+++ Data extract

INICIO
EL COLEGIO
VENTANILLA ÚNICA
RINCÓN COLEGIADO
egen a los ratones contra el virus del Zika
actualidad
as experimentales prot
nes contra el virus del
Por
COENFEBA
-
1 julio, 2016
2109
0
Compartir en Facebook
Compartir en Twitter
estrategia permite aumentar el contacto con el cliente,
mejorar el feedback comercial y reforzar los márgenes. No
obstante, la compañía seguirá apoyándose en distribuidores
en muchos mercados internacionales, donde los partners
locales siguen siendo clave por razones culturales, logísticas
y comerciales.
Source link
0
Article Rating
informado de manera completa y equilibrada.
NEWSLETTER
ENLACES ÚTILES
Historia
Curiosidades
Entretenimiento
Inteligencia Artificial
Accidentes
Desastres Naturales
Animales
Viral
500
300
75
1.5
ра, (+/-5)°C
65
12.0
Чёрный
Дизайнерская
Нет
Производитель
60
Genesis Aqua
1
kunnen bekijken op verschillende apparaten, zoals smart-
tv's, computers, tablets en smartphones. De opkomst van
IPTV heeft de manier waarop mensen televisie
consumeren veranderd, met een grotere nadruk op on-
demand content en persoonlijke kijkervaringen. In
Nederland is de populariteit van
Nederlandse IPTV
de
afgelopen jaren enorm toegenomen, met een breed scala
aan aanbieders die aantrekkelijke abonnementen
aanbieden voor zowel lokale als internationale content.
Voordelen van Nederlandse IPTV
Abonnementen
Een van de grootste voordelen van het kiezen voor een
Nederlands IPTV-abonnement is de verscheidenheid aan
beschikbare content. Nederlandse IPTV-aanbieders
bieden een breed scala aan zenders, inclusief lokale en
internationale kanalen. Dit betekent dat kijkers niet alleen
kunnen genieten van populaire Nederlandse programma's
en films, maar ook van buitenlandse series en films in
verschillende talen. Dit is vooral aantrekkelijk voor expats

++++++

What is needed —
Using the entries above, output exactly the lines between the line holding "locales siguen siendo" and the line holding "Een van de grootste", end lines included, and nothing more.

Output of the task —
locales siguen siendo clave por razones culturales, logísticas
y comerciales.
Source link
0
Article Rating
informado de manera completa y equilibrada.
NEWSLETTER
ENLACES ÚTILES
Historia
Curiosidades
Entretenimiento
Inteligencia Artificial
Accidentes
Desastres Naturales
Animales
Viral
500
300
75
1.5
ра, (+/-5)°C
65
12.0
Чёрный
Дизайнерская
Нет
Производитель
60
Genesis Aqua
1
kunnen bekijken op verschillende apparaten, zoals smart-
tv's, computers, tablets en smartphones. De opkomst van
IPTV heeft de manier waarop mensen televisie
consumeren veranderd, met een grotere nadruk op on-
demand content en persoonlijke kijkervaringen. In
Nederland is de populariteit van
Nederlandse IPTV
de
afgelopen jaren enorm toegenomen, met een breed scala
aan aanbieders die aantrekkelijke abonnementen
aanbieden voor zowel lokale als internationale content.
Voordelen van Nederlandse IPTV
Abonnementen
Een van de grootste voordelen van het kiezen voor een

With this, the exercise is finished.